Not only does Father Flynn represent change and openness, a friendly
smile versus the fear hawkish Sister Aloysius commands, but he also
represents the patriarchal hierarchy of the Catholic Church (and, even
today, society in general). When Sister Aloysius launches her
inquisition, we do believe she is acting in the best interests of the
children under her care. But we also see that the accusation is a way of re-consolidating her authority and
power as a strong woman functioning in a male-run system.

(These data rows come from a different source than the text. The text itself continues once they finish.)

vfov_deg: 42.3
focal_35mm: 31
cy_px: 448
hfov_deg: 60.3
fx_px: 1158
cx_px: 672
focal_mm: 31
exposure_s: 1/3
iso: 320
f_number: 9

All of this gives the viewer plenty to chew on and debate later over
coffee. But as a film, Doubt falls short of it’s grand
intentions. Yes, it’s full of Big Ideas. And yes, it’s an Oscar-begging
acting showcase. But as a film director, Shanley is a very fine
playwright. He prefers an austere stage with Big Actors banging it out,
but on screen, he begins with a quiet winter chill and then slathers
on the middle-school visual metaphors. For every bit that Doubt
steadfastly refuses to offer up pat answers, the film has no problem
shoving the questions at you with the lightning-strike subtlety of,
well, an angry God… or nun.
Streep has been criticized for playing Aloysius as a glaring
caricature, all mannerism and pale malevolence, but to be fair that is
the character, not the actress. Aloysius herself seems to strap on her
Dragon Lady persona as a form of armor and intimidation, keeping both
the students and the faculty in line with the mere threat of stern
disapproval. At this point in her career, Streep could–rightly–be accused of
coasting a bit on her stellar reputation, but in the second half of the
film she handles Aloysius’ more human sides with veteran skill and
Hoffman brings Father Flynn in with a bit more nuance, but he still
gets to contrast Flynn’s ruddy jollity with moments of crashing anger.

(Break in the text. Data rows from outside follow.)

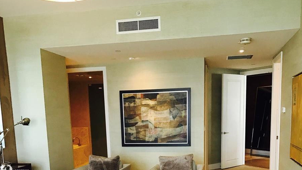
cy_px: 171
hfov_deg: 49.4
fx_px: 328
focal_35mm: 41
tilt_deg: -10.2
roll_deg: +1.4
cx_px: 151
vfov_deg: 27.3
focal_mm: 3.99
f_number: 1.8
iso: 32
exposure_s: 1/30
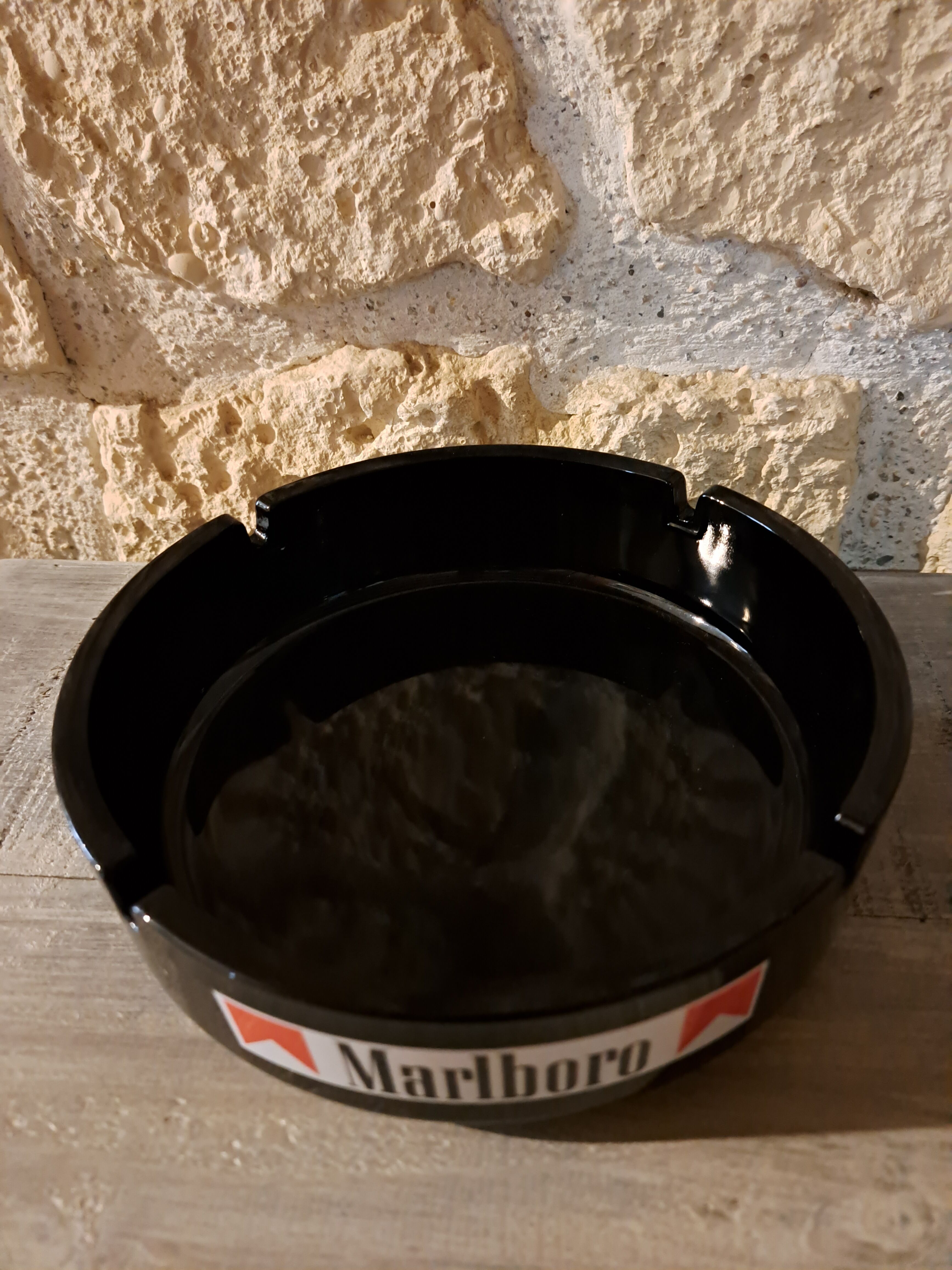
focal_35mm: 24
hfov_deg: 56.8
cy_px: 635
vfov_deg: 71.6
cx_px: 476
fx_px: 880
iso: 1600
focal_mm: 5.23
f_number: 1.8
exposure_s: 1/10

Amy Adams has much less to do—Sister James is primarily a narrative
pawn and thematic mid-field marker. Instead, it’s Viola Davis who, as
you may have heard, comes in for a single scene and blows the doors off
the bigger names’ performances.
The weak link here remains Shanley the director, not Shanley the
author. It’s not just that he falls into the familiar traps of
filming a stage play, but he loses sight of the deeper differences
between the art forms. Despite a mighty visual assist from the
brilliant cinematographer Roger Deakins (The Assassination of Jesse
James, No Country for Old Men), Shanley is incapable of letting the
cinematic form work for him. The result is a distancing effect
(sometimes known as “boredom”) that never truly draws the viewer into a
close clinch with Doubt’s characters or ideas.
When you watch a live play, especially a play of ideas with an
ambiguous resolution, the intimacy of the experience makes the theater
goer sit up straighter and wrestle harder with the work and it’s
themes–it’s like being in a classroom under the watchful eye of the teacher. Movie going is much more passive—it’s easier to brush off a
film’s ideas along with the spilled popcorn and emerge into the lobby
thinking only about where to go for dinner.
Sticking to its title, Doubt doesn’t send you home with any real
answers—it’s only overt take-away is that certainty is the enemy, and we
all need to grapple with the questions more robustly. Which is very
fine and good—I’m all for films that make you think, and I’m definitely
down with the notion we each need to better examine our beliefs and
motives. But despite the powerhouse actors giving it their all,
Shanley’s inability to truly use the film medium to enhance and
energize his message will probably leave many film goers cold, perhaps even bored.